Abstract BackgroundDermatomyositis (DM) is a cell-mediated autoimmune disease of intricate aetiology. Necroptosis is a newly identified form of programmed cell death. This research aimed to explore the value of necroptosis-related genes in DM. Methods DM datasets were obtained from Gene Expression Omnibus (GEO) database. Necroptosis-related differentially expressed genes (NRDEGs) of DM were identified by intersecting differentially expressed genes (DEGs) with necroptosis gene set. Then, signature genes of NRDEGs were determined by the machine learning method of random forest (RF), support vector machine-recursive feature elimination (SVM-RFE), and the least absolute shrinkage and selection operator regression (LASSO). Moreover, immune microenvironment of DM and its correlation with signature genes were created to assess immune dysregulation. Besides, functional enrichment analysis, protein-protein interaction (PPI) co-expression network construction, transcription factor (TF)-miRNA network analysis were collectively performed on signature genes.
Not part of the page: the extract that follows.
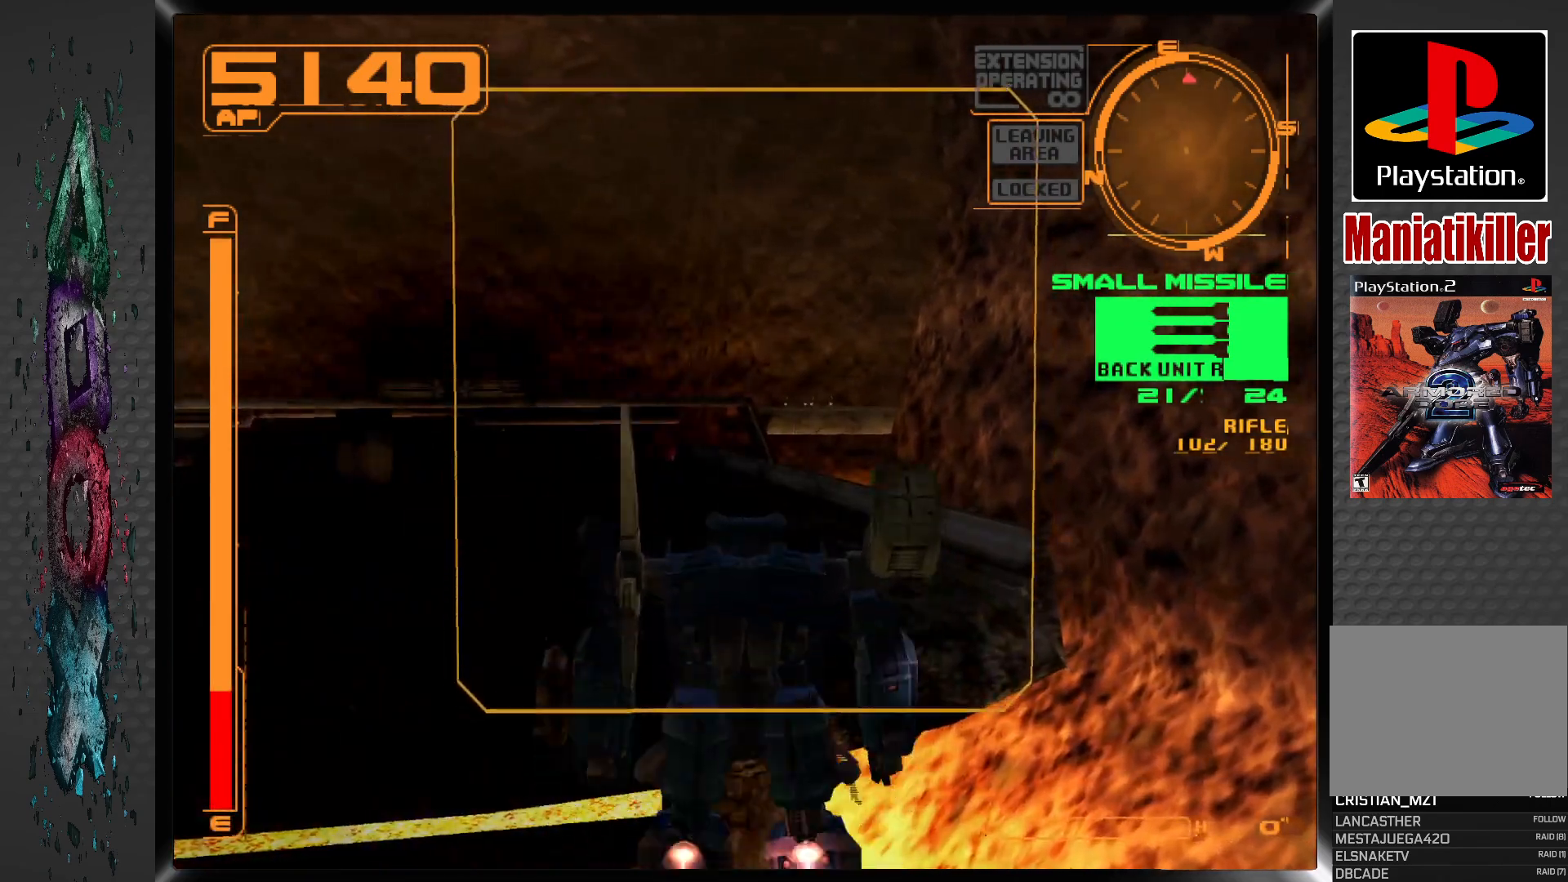
{"buttons": ["DPAD_UP"], "left_stick": "center", "right_stick": "center", "events": [[33, "DPAD_LEFT", "down"], [67, "DPAD_UP", "down"], [183, "DPAD_LEFT", "up"], [200, "CROSS", "up"]]}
In addition, the Mfuzz expression pattern clustering and functional enrichment based on the optimal signature was conducted. Results A total of 2524 DEGs in GSE143323 were obtained, including BAX, BIRC3, JAK3, SPATA2L and TNFSF10. Through the intersection with necroptosis gene set, 28 NRDEGs were examined. Furthermore, five signature genes were identified via machine learning and were verified in GSE1551. In immune landscape evaluation, signature genes were positively correlated with most immunocytes, human leukocyte antigen (HLA) genes, and immune checkpoints. Among them, TNFSF10 was the best diagnostic signature of DM. The most highly associated module genes with TNFSF10 by Mfuzz expression pattern clustering mainly enriched in immunity and immunoregulation. Conclusions Necroptosis occurs in DM, and is closely related to DM immune microenvironment, which merits further investigations in the necroptosis of DM pathogenesis.